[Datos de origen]

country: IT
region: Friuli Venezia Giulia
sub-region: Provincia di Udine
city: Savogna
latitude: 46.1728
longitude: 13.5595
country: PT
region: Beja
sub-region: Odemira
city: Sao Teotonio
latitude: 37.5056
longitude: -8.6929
--
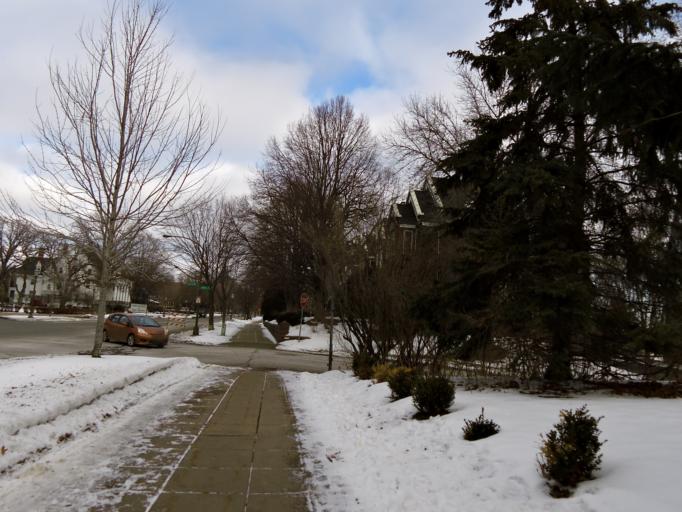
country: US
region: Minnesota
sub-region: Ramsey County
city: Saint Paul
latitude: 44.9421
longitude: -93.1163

* **Enunciado**
Copia de nuevo los datos desde la línea que contiene "latitude: 46.1728" hasta la que contiene "latitude: 37.5056", ambas incluidas, y sustituye "city" por "town" sin cambiar nada más. Devuelve solo esas líneas.

* **Respuesta**
latitude: 46.1728
longitude: 13.5595
country: PT
region: Beja
sub-region: Odemira
town: Sao Teotonio
latitude: 37.5056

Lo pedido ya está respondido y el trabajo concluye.